From the Cerebrovascular Center, Neurological Institute (S.-M.C., K.U.) and Medicine Institute (A.D.), Cleveland Clinic, OH; ProEd Communications Inc, Cleveland, OH (V.P.); School of Medicine, Universidad Peruana de Ciencias Aplicadas, Lima, Peru (A.V.H.); School of Pharmacy, University of Connecticut, Storrs (A.V.H.); and Hartford Hospital Evidence-Based Practice Center, CT (A.V.H.).
Stroke. 2017 Oct;48(10):2753-2759. doi: 10.1161/STROKEAHA.117.017541. Epub 2017 Sep 15.
The incidence of periprocedural brain infarcts varies among cardiovascular procedures. In a systematic review, we compared the ratio of radiographic brain infarcts (RBI) to strokes and transient ischemic attacks across cardiac and vascular procedures.
We searched MEDLINE and 5 other databases for brain infarcts in aortic valve replacement, coronary artery bypass grafting, cardiac catheterization, and cerebral angiogram through September 2015. We followed the PRISMA (preferred reporting items for systematic reviews and meta-analyses) recommendations. We defined symptomatic rate ratio (RR) as ratio of stroke plus transient ischemic attack rate to RBI rate.
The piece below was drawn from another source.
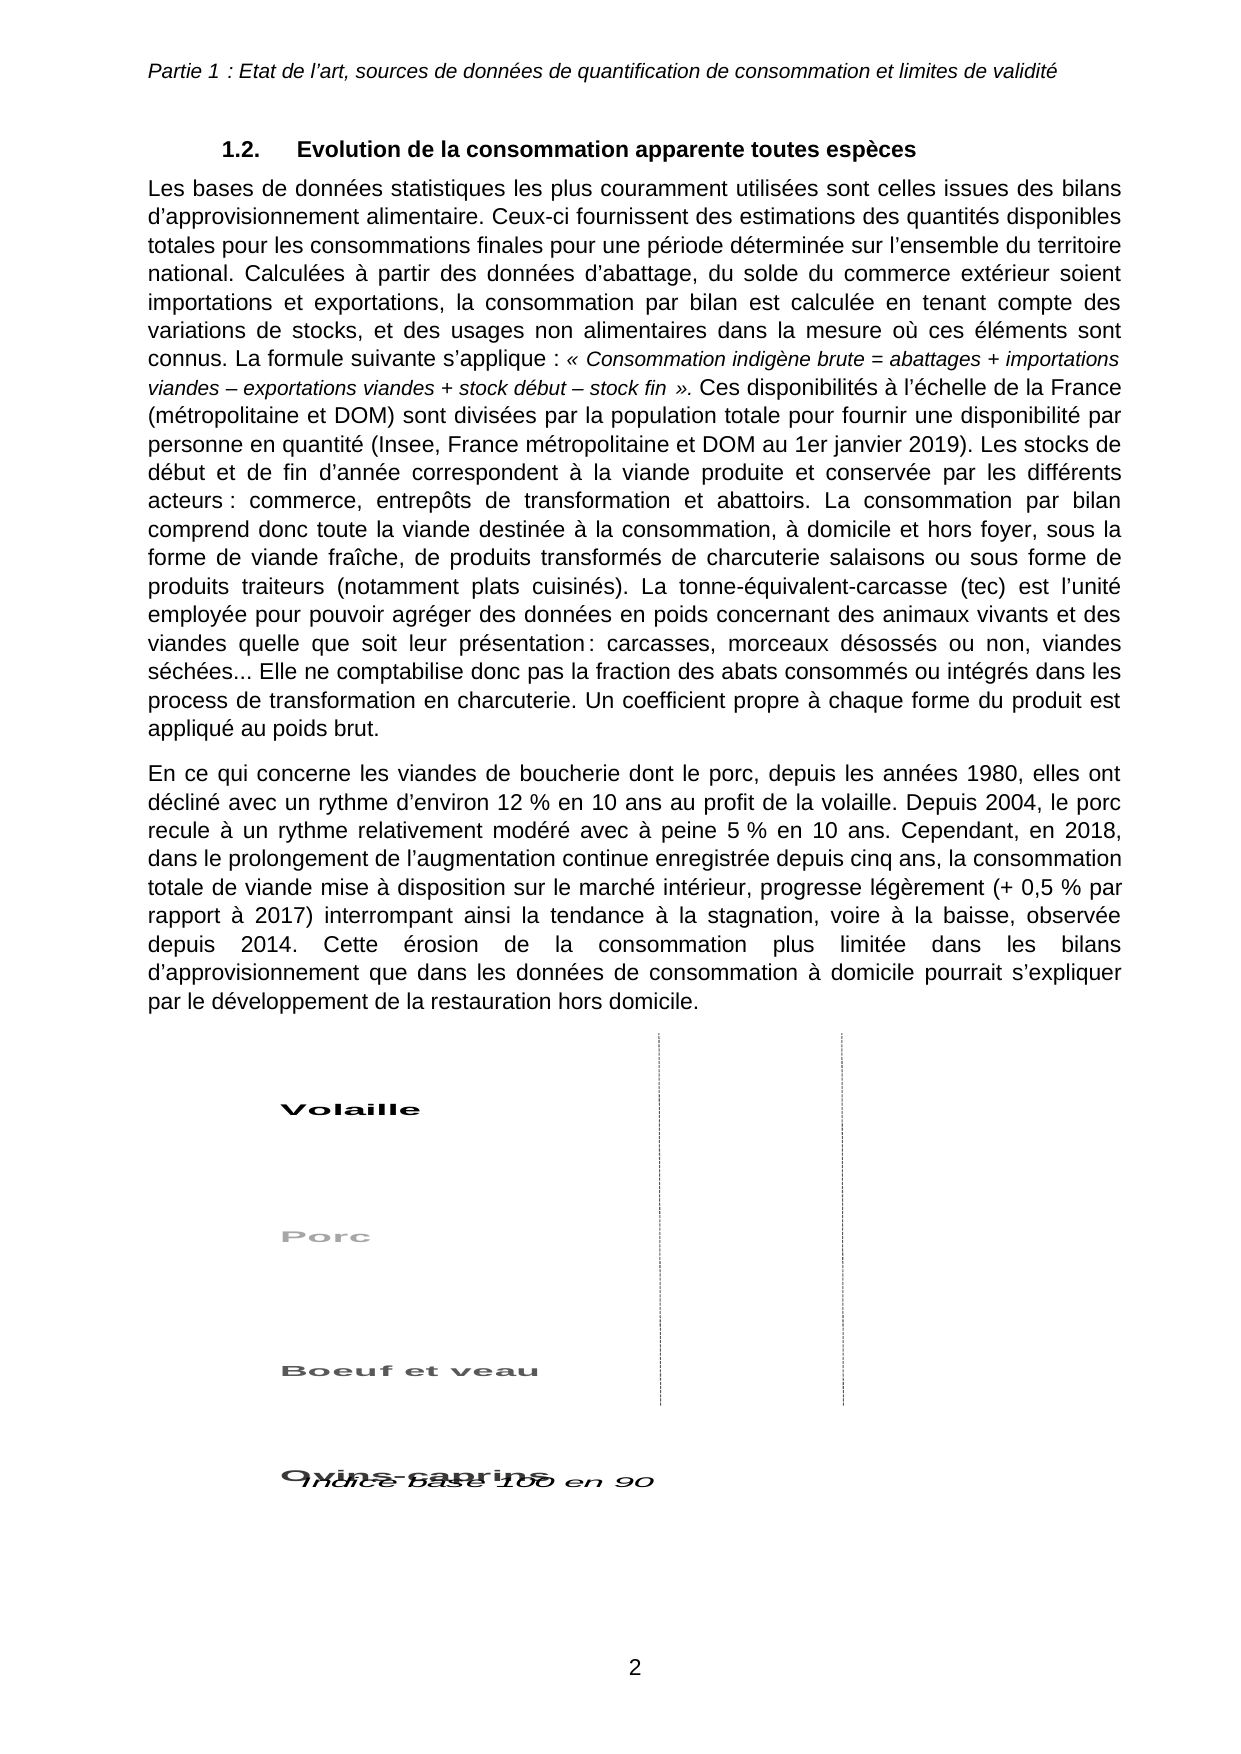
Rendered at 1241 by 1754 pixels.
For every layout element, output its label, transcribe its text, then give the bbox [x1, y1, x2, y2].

text En ce qui concerne les viandes de boucherie dont le porc, depuis les années 1980, elles ont décliné avec un rythme d’environ 12 % en 10 ans au profit de la volaille. Depuis 2004, le porc recule à un rythme relativement modéré avec à peine 5 % en 10 ans. Cependant, en 2018, dans le prolongement de l’augmentation continue enregistrée depuis cinq ans, la consommation totale de viande mise à disposition sur le marché intérieur, progresse légèrement (+ 0,5 % par rapport à 2017) interrompant ainsi la tendance à la stagnation, voire à la baisse, observée depuis 2014. Cette érosion de la consommation plus limitée dans les bilans d’approvisionnement que dans les données de consommation à domicile pourrait s’expliquer par le développement de la restauration hors domicile. [148, 760, 1122, 1014]
text Les bases de données statistiques les plus couramment utilisées sont celles issues des bilans d’approvisionnement alimentaire. Ceux-ci fournissent des estimations des quantités disponibles totales pour les consommations finales pour une période déterminée sur l’ensemble du territoire national. Calculées à partir des données d’abattage, du solde du commerce extérieur soient importations et exportations, la consommation par bilan est calculée en tenant compte des variations de stocks, et des usages non alimentaires dans la mesure où ces éléments sont connus. La formule suivante s’applique : « Consommation indigène brute = abattages + importations viandes – exportations viandes + stock début – stock fin ». Ces disponibilités à l’échelle de la France (métropolitaine et DOM) sont divisées par la population totale pour fournir une disponibilité par personne en quantité (Insee, France métropolitaine et DOM au 1er janvier 2019). Les stocks de début et de fin d’année correspondent à la viande produite et conservée par les différents acteurs : commerce, entrepôts de transformation et abattoirs. La consommation par bilan comprend donc toute la viande destinée à la consommation, à domicile et hors foyer, sous la forme de viande fraîche, de produits transformés de charcuterie salaisons ou sous forme de produits traiteurs (notamment plats cuisinés). La tonne-équivalent-carcasse (tec) est l’unité employée pour pouvoir agréger des données en poids concernant des animaux vivants et des viandes quelle que soit leur présentation : carcasses, morceaux désossés ou non, viandes séchées... Elle ne comptabilise donc pas la fraction des abats consommés ou intégrés dans les process de transformation en charcuterie. Un coefficient propre à chaque forme du produit est appliqué au poids brut. [148, 175, 1122, 741]
subtitle Evolution de la consommation apparente toutes espèces [222, 136, 1122, 162]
Twenty-nine studies involving 2124 subjects met the inclusion criteria. In meta-analysis of aortic valve replacements with 494 people, 69.4% (95% confidence interval (CI), 57.6%-81.4%) had RBIs, whereas 3.6% (95% CI, 2.0%-5.2%) had clinical events (RR, 0.08; 95% CI, 0.05-0.12). Coronary artery bypass grafting among 204 patients had 27.4% (95% CI, 6.0%-48.8%) RBIs and 2.4% (95% CI, 0.3%-4.5%) clinical events (RR, 0.11; 95% CI, 0.05-0.26). Cardiac catheterization among 833 people had 8.0% (95% CI, 4.1%-12.0%) RBIs, and 0.6% (95% CI, 0.1%-1.1%) had clinical events (RR, 0.16; 95% CI, 0.08-0.31). Cerebral angiogram among 593 people had 12.8% (95% CI, 6.6-19.0) RBIs and 0.6% (95% CI, 0%-13%) clinical events (RR, 0.10; 95% CI, 0.04-0.27). The RR of all procedures was 0.10 (95% CI, 0.07-0.13) without differences in the RRs across procedures (=0.29).
One of 10 people with periprocedural RBIs during cardiac surgeries and invasive vascular diagnostic procedures resulted in strokes or transient ischemic attacks, which may serve as a potential surrogate marker of procedural proficiency and perhaps as a predictor of risk for periprocedural strokes.
在心血管手术中,围手术期脑梗死的发生率各不相同。在一项系统评价中,我们比较了心脏和血管手术中放射性脑梗死(RBI)与卒中和短暂性脑缺血发作的比值。
我们检索了 MEDLINE 和其他 5 个数据库,以获取截至 2015 年 9 月的主动脉瓣置换术、冠状动脉旁路移植术、心导管术和脑血管造影术的脑梗死病例。我们遵循 PRISMA(系统评价和荟萃分析的首选报告项目)的建议。我们将症状性率比(RR)定义为卒中和短暂性脑缺血发作的发生率与 RBI 发生率的比值。
29 项研究共纳入 2124 例患者,符合纳入标准。在对 494 例接受主动脉瓣置换术的患者进行的荟萃分析中,69.4%(95%置信区间(CI),57.6%-81.4%)患者发生 RBI,3.6%(95% CI,2.0%-5.2%)发生临床事件(RR,0.08;95% CI,0.05-0.12)。在 204 例接受冠状动脉旁路移植术的患者中,27.4%(95% CI,6.0%-48.8%)发生 RBI,2.4%(95% CI,0.3%-4.5%)发生临床事件(RR,0.11;95% CI,0.05-0.26)。在 833 例接受心导管术的患者中,8.0%(95% CI,4.1%-12.0%)发生 RBI,0.6%(95% CI,0.1%-1.1%)发生临床事件(RR,0.16;95% CI,0.08-0.31)。在 593 例接受脑血管造影术的患者中,12.8%(95% CI,6.6-19.0%)发生 RBI,0.6%(95% CI,0%-13%)发生临床事件(RR,0.10;95% CI,0.04-0.27)。所有手术的 RR 为 0.10(95% CI,0.07-0.13),各手术之间的 RR 无差异(=0.29)。
在心脏手术和有创血管诊断性手术中,每 10 例围手术期 RBI 患者中就有 1 例发生卒中和短暂性脑缺血发作,这可能成为手术熟练程度的潜在替代标志物,或许也可预测围手术期卒中的风险。